Deceased Woman’s Family Argues San Jose Hospital Provided Negligent Treatment, Part 2 of 2

It is worth noting that situations similar to those described in this medical malpractice case could just as easily occur at any of the healthcare facilities in the San Jose area, such as Kaiser Permanente, Regional Medical Center, Good Samaritan Hospital, Santa Clara Valley Medical Center, or O’Connor Hospital.

(Please also note: the names and locations of all parties have been changed to protect the confidentiality of the participants in this personal injury lawsuit and its proceedings.)

Lemons performed the cardioversion on April 17, 2007. Two days later, Garvey was seen by her primary care physician with a blood pressure of 202/64, nosebleeds and high blood sugar. The primary care physician decreased the dosage of her antihypertension medication.

On April 20, 2007, Garvey was admitted to a hospital in San Jose as she had become unresponsive due to a stroke.
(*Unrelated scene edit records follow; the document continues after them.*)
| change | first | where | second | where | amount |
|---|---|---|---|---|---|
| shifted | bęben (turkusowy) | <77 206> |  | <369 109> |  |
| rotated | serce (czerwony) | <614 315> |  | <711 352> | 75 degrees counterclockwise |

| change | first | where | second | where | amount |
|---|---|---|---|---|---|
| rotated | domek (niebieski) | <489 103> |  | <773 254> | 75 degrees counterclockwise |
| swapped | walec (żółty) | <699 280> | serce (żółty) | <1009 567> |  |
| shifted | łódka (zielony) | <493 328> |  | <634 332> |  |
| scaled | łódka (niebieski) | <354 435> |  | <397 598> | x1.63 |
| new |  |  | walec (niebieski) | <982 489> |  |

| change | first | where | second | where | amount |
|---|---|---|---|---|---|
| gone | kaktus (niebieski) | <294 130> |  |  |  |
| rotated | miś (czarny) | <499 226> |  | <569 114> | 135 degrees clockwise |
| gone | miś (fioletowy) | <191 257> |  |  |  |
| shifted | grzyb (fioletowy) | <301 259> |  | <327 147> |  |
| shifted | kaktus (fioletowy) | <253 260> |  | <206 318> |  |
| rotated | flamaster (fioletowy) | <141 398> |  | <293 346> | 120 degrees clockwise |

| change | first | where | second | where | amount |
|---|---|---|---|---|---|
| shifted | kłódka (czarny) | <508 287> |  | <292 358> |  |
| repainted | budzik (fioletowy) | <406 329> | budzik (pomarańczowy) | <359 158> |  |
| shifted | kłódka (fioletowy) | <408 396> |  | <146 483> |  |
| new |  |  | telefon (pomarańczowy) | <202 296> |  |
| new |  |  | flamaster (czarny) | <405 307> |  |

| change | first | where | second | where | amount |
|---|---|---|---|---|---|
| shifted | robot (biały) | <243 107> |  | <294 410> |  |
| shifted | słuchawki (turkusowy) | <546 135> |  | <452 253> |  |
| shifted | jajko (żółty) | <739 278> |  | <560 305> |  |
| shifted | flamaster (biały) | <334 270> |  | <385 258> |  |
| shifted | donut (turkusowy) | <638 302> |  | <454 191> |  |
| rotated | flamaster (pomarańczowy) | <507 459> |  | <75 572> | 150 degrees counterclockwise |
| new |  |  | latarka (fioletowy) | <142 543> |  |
A CT scan of the brain performed on the same day showed no hemorrhage.

A CT Scan taken April 21 indicated a stroke involving the basal ganglia, internal capsule and right mid-brain. Garvey was a “do not resuscitate” patient and life support was discontinued that day.

Garvey's widower and children sued Lemons, alleging that a cardioversion must not be performed unless a patient is adequately anti-coagulated pursuant to American College of Cardiology Guidelines, both before and after cardioversion, and that Lemons's decision to proceed with cardioversion with the patient unprotected, given the inadequate anticoagulation, was below the standard of accepted care. The plaintiffs contended that Garvey sustained a cardioembolic stroke three days after her cardioversion which resulted in her death.

For more information you are welcome to contact Sacramento personal injury lawyer, Moseley Collins.

Defense counsel argued that Garvey had refused Coumadin in the past, even though she complained of significant symptoms and had been advised that her stroke risk was between 8 and 18 percent per year associated with chronic atrial fibrillation.

Lemons testified that, though it was not documented, Garvey would agree to take Coumadin for 30 days only. He further testified that although Garvey's international normalized ratio (INR), a standard of blood coagulation time, was non-therapeutic at 1.1 on the date of the cardioversion, the patient was so advised and she agreed to proceed with the cardioversion.

Defense counsel contended that Garvey sustained a stroke of the posterior cerebral artery distribution as a result of an artery-to-artery thromboembolism similar to the stroke which had occurred in 2000.

Defense counsel did not contend the losses incurred by the plaintiffs.